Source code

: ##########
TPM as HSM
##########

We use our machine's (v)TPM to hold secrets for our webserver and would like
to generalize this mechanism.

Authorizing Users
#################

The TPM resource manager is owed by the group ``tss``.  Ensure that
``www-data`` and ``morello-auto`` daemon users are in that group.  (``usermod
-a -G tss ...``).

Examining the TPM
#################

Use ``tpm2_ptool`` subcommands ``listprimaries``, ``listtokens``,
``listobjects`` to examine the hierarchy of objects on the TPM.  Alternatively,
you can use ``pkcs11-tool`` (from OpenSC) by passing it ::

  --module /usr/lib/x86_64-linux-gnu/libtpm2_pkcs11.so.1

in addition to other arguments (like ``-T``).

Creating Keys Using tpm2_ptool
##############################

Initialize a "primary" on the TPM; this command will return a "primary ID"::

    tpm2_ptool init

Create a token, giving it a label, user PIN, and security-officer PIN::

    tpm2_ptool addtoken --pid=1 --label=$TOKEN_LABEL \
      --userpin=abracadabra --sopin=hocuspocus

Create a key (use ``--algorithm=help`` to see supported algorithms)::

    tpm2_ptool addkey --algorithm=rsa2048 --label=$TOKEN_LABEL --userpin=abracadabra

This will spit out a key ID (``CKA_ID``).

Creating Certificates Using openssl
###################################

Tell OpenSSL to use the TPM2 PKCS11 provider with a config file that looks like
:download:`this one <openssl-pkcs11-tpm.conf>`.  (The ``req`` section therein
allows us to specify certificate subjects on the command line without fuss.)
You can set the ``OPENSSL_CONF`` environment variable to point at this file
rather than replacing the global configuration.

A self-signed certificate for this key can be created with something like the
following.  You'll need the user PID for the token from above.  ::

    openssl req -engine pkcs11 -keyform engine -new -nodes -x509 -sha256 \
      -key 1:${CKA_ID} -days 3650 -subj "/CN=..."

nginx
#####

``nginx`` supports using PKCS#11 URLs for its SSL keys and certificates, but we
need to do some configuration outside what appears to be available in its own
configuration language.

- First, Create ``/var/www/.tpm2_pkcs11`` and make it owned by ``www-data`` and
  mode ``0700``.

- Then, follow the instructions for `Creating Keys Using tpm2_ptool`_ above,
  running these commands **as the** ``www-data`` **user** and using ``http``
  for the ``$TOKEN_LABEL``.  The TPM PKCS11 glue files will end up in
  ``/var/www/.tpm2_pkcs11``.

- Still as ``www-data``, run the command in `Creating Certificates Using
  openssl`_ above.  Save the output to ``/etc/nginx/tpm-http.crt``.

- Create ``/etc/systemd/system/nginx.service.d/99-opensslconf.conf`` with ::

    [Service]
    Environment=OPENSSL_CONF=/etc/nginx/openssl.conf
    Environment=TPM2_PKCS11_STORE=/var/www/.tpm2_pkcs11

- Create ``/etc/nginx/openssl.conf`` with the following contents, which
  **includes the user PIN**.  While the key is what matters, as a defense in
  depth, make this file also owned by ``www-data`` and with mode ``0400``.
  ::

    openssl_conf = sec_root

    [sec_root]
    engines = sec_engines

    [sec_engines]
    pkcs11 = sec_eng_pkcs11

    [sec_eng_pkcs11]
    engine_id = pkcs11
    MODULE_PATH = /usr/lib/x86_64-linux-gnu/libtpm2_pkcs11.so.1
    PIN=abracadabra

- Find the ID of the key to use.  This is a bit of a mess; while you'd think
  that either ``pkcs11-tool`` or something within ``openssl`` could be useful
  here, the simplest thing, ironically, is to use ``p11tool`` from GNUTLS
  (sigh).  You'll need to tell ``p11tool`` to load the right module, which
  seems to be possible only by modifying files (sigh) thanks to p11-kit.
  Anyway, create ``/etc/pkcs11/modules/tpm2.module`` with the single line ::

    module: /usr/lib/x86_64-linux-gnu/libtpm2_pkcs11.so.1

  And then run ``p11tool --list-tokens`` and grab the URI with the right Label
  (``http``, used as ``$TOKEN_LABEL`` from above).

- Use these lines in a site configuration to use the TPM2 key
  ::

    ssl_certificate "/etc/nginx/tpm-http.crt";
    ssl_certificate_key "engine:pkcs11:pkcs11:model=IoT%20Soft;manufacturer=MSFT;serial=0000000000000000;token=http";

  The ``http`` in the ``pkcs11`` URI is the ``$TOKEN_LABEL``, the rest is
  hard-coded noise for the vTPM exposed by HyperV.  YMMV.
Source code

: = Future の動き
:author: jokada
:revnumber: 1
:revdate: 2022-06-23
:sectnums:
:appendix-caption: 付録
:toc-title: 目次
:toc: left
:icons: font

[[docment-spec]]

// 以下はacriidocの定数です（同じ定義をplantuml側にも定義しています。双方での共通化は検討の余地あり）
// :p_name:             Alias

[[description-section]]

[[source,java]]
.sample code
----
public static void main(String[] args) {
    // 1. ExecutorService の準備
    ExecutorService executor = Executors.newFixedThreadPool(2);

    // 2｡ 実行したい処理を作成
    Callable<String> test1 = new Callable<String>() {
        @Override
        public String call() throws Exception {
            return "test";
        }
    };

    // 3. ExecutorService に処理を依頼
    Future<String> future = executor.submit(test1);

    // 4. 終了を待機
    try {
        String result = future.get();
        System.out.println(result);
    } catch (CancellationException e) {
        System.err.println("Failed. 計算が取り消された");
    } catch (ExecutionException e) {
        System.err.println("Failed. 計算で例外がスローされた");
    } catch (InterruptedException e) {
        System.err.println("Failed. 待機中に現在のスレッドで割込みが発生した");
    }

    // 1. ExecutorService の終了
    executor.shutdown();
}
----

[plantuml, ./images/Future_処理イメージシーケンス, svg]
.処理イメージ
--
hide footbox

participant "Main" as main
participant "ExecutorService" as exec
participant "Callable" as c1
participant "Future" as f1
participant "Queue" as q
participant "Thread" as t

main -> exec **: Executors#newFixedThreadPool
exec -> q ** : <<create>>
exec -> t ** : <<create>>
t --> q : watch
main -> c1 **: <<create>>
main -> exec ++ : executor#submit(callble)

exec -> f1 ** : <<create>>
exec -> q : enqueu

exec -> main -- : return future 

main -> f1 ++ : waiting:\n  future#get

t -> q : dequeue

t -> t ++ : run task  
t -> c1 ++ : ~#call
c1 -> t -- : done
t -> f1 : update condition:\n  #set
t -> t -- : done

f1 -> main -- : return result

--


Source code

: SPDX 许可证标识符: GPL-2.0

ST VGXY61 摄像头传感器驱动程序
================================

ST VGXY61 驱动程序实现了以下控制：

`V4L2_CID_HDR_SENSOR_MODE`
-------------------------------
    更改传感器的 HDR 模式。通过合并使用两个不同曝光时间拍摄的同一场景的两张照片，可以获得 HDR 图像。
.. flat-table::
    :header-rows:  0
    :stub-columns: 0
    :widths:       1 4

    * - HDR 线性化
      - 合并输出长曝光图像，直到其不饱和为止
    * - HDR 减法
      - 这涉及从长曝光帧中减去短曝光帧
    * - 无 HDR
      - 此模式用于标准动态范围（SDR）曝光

## Description of the task:
Look through the listing, and copy each line that contains the word "newFixedThreadPool".

## Final answer:
    ExecutorService executor = Executors.newFixedThreadPool(2);
main -> exec **: Executors#newFixedThreadPool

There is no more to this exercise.